**Problem description**
Produce a verbatim transcription of the entries, with all pictures omitted.

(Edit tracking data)
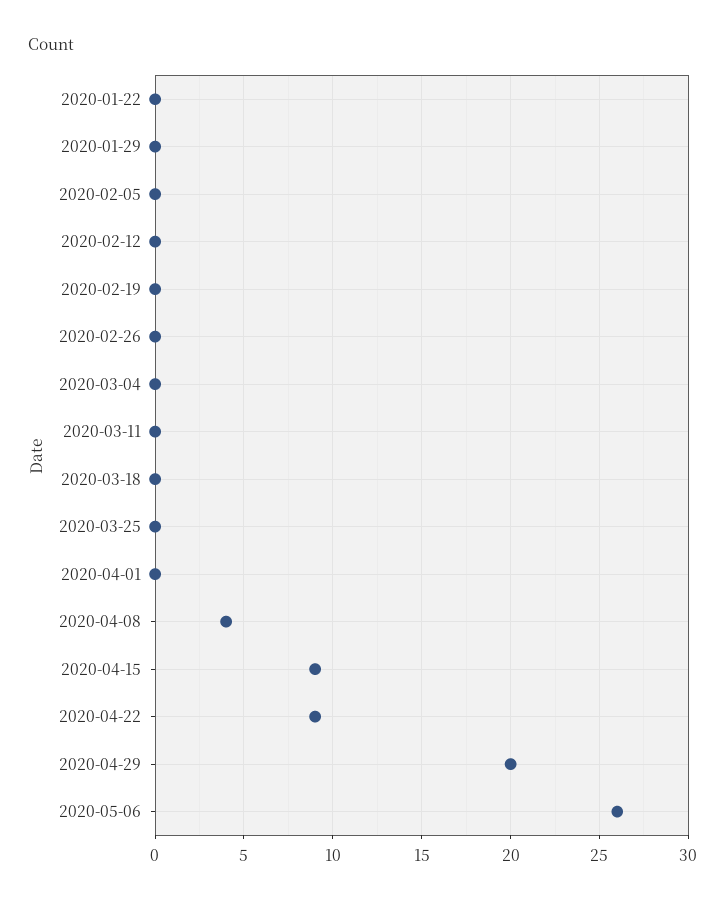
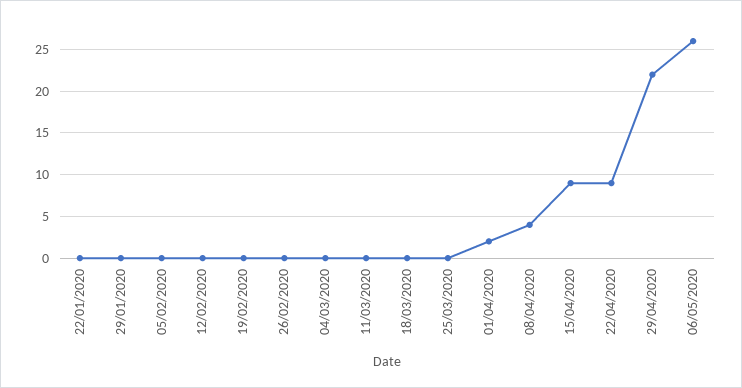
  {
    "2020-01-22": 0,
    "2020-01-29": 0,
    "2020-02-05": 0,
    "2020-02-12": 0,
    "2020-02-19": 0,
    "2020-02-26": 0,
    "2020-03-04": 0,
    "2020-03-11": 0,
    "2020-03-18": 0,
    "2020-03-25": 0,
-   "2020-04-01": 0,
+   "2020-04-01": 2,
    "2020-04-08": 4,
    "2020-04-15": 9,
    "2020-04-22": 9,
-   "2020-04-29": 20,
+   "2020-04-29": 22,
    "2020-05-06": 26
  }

**Result of the exercise**
  {
    "2020-01-22": 0,
    "2020-01-29": 0,
    "2020-02-05": 0,
    "2020-02-12": 0,
    "2020-02-19": 0,
    "2020-02-26": 0,
    "2020-03-04": 0,
    "2020-03-11": 0,
    "2020-03-18": 0,
    "2020-03-25": 0,
-   "2020-04-01": 0,
+   "2020-04-01": 2,
    "2020-04-08": 4,
    "2020-04-15": 9,
    "2020-04-22": 9,
-   "2020-04-29": 20,
+   "2020-04-29": 22,
    "2020-05-06": 26
  }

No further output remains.